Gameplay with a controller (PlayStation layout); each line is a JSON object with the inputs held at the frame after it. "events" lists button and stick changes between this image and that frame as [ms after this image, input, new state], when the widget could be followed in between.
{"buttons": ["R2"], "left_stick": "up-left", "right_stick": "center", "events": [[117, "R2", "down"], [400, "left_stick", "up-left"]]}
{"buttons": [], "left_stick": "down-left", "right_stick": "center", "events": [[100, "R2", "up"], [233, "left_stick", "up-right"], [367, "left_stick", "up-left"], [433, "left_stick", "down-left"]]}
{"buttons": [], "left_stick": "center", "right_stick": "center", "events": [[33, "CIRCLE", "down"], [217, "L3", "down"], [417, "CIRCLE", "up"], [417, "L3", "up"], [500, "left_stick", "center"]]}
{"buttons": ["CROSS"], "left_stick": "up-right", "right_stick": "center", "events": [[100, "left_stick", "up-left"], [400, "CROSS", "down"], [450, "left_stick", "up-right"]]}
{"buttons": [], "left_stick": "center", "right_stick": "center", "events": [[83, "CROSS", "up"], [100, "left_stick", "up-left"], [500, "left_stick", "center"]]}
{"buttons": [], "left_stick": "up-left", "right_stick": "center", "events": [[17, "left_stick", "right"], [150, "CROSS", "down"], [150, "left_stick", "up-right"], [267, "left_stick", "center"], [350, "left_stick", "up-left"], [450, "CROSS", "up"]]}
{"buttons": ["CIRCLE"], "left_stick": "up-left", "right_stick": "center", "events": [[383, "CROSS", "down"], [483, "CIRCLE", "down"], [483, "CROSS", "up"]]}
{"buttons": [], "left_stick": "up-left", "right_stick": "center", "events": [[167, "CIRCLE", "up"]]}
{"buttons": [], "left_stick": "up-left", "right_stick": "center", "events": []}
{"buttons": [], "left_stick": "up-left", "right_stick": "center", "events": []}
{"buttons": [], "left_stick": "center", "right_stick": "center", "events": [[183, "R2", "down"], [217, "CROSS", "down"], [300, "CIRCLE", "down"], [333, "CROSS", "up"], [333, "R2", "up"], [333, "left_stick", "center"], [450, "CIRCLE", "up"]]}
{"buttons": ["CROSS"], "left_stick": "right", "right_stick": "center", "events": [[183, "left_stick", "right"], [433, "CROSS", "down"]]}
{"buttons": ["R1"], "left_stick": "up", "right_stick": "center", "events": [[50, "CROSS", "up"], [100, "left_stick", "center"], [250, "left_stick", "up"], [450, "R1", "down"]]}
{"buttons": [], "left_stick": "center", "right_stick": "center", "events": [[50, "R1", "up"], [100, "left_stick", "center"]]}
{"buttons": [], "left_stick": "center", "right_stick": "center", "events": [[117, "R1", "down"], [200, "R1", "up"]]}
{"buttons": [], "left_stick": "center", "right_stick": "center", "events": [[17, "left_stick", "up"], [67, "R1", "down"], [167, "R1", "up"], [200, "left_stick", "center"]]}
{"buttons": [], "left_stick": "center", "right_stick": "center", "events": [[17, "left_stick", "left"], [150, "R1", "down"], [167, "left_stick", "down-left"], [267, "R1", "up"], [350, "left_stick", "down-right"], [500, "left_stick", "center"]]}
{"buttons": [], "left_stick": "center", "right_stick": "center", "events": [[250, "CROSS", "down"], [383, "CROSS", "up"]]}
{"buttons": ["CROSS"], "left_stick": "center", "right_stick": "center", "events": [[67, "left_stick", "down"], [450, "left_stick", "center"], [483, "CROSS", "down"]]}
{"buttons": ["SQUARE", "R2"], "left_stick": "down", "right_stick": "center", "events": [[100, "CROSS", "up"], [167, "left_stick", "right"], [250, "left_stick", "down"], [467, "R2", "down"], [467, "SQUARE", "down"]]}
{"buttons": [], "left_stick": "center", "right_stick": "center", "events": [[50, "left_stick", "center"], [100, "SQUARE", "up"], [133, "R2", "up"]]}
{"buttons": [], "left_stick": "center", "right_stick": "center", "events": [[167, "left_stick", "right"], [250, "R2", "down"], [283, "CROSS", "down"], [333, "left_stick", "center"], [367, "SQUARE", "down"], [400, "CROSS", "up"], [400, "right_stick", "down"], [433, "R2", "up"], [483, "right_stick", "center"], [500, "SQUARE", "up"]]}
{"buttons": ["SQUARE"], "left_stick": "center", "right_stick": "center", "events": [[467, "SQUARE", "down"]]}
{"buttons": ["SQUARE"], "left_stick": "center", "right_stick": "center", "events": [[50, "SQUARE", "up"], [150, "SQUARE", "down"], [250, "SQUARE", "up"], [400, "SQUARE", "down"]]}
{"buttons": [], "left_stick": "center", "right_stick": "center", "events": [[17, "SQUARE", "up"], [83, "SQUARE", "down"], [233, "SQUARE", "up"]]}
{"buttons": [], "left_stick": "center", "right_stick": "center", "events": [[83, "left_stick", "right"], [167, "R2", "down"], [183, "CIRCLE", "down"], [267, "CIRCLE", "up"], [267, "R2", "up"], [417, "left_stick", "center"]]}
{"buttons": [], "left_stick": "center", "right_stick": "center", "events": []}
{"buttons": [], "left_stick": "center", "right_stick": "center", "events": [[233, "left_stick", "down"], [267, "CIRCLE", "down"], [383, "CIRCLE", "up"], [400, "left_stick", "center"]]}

----------

▶ **Your goal**
Print the material in full. Keep it exactly as it is.

▶ **Task output**
Gameplay with a controller (PlayStation layout); each line is a JSON object with the inputs held at the frame after it. "events" lists button and stick changes between this image and that frame as [ms after this image, input, new state], when the widget could be followed in between.
{"buttons": ["R2"], "left_stick": "up-left", "right_stick": "center", "events": [[117, "R2", "down"], [400, "left_stick", "up-left"]]}
{"buttons": [], "left_stick": "down-left", "right_stick": "center", "events": [[100, "R2", "up"], [233, "left_stick", "up-right"], [367, "left_stick", "up-left"], [433, "left_stick", "down-left"]]}
{"buttons": [], "left_stick": "center", "right_stick": "center", "events": [[33, "CIRCLE", "down"], [217, "L3", "down"], [417, "CIRCLE", "up"], [417, "L3", "up"], [500, "left_stick", "center"]]}
{"buttons": ["CROSS"], "left_stick": "up-right", "right_stick": "center", "events": [[100, "left_stick", "up-left"], [400, "CROSS", "down"], [450, "left_stick", "up-right"]]}
{"buttons": [], "left_stick": "center", "right_stick": "center", "events": [[83, "CROSS", "up"], [100, "left_stick", "up-left"], [500, "left_stick", "center"]]}
{"buttons": [], "left_stick": "up-left", "right_stick": "center", "events": [[17, "left_stick", "right"], [150, "CROSS", "down"], [150, "left_stick", "up-right"], [267, "left_stick", "center"], [350, "left_stick", "up-left"], [450, "CROSS", "up"]]}
{"buttons": ["CIRCLE"], "left_stick": "up-left", "right_stick": "center", "events": [[383, "CROSS", "down"], [483, "CIRCLE", "down"], [483, "CROSS", "up"]]}
{"buttons": [], "left_stick": "up-left", "right_stick": "center", "events": [[167, "CIRCLE", "up"]]}
{"buttons": [], "left_stick": "up-left", "right_stick": "center", "events": []}
{"buttons": [], "left_stick": "up-left", "right_stick": "center", "events": []}
{"buttons": [], "left_stick": "center", "right_stick": "center", "events": [[183, "R2", "down"], [217, "CROSS", "down"], [300, "CIRCLE", "down"], [333, "CROSS", "up"], [333, "R2", "up"], [333, "left_stick", "center"], [450, "CIRCLE", "up"]]}
{"buttons": ["CROSS"], "left_stick": "right", "right_stick": "center", "events": [[183, "left_stick", "right"], [433, "CROSS", "down"]]}
{"buttons": ["R1"], "left_stick": "up", "right_stick": "center", "events": [[50, "CROSS", "up"], [100, "left_stick", "center"], [250, "left_stick", "up"], [450, "R1", "down"]]}
{"buttons": [], "left_stick": "center", "right_stick": "center", "events": [[50, "R1", "up"], [100, "left_stick", "center"]]}
{"buttons": [], "left_stick": "center", "right_stick": "center", "events": [[117, "R1", "down"], [200, "R1", "up"]]}
{"buttons": [], "left_stick": "center", "right_stick": "center", "events": [[17, "left_stick", "up"], [67, "R1", "down"], [167, "R1", "up"], [200, "left_stick", "center"]]}
{"buttons": [], "left_stick": "center", "right_stick": "center", "events": [[17, "left_stick", "left"], [150, "R1", "down"], [167, "left_stick", "down-left"], [267, "R1", "up"], [350, "left_stick", "down-right"], [500, "left_stick", "center"]]}
{"buttons": [], "left_stick": "center", "right_stick": "center", "events": [[250, "CROSS", "down"], [383, "CROSS", "up"]]}
{"buttons": ["CROSS"], "left_stick": "center", "right_stick": "center", "events": [[67, "left_stick", "down"], [450, "left_stick", "center"], [483, "CROSS", "down"]]}
{"buttons": ["SQUARE", "R2"], "left_stick": "down", "right_stick": "center", "events": [[100, "CROSS", "up"], [167, "left_stick", "right"], [250, "left_stick", "down"], [467, "R2", "down"], [467, "SQUARE", "down"]]}
{"buttons": [], "left_stick": "center", "right_stick": "center", "events": [[50, "left_stick", "center"], [100, "SQUARE", "up"], [133, "R2", "up"]]}
{"buttons": [], "left_stick": "center", "right_stick": "center", "events": [[167, "left_stick", "right"], [250, "R2", "down"], [283, "CROSS", "down"], [333, "left_stick", "center"], [367, "SQUARE", "down"], [400, "CROSS", "up"], [400, "right_stick", "down"], [433, "R2", "up"], [483, "right_stick", "center"], [500, "SQUARE", "up"]]}
{"buttons": ["SQUARE"], "left_stick": "center", "right_stick": "center", "events": [[467, "SQUARE", "down"]]}
{"buttons": ["SQUARE"], "left_stick": "center", "right_stick": "center", "events": [[50, "SQUARE", "up"], [150, "SQUARE", "down"], [250, "SQUARE", "up"], [400, "SQUARE", "down"]]}
{"buttons": [], "left_stick": "center", "right_stick": "center", "events": [[17, "SQUARE", "up"], [83, "SQUARE", "down"], [233, "SQUARE", "up"]]}
{"buttons": [], "left_stick": "center", "right_stick": "center", "events": [[83, "left_stick", "right"], [167, "R2", "down"], [183, "CIRCLE", "down"], [267, "CIRCLE", "up"], [267, "R2", "up"], [417, "left_stick", "center"]]}
{"buttons": [], "left_stick": "center", "right_stick": "center", "events": []}
{"buttons": [], "left_stick": "center", "right_stick": "center", "events": [[233, "left_stick", "down"], [267, "CIRCLE", "down"], [383, "CIRCLE", "up"], [400, "left_stick", "center"]]}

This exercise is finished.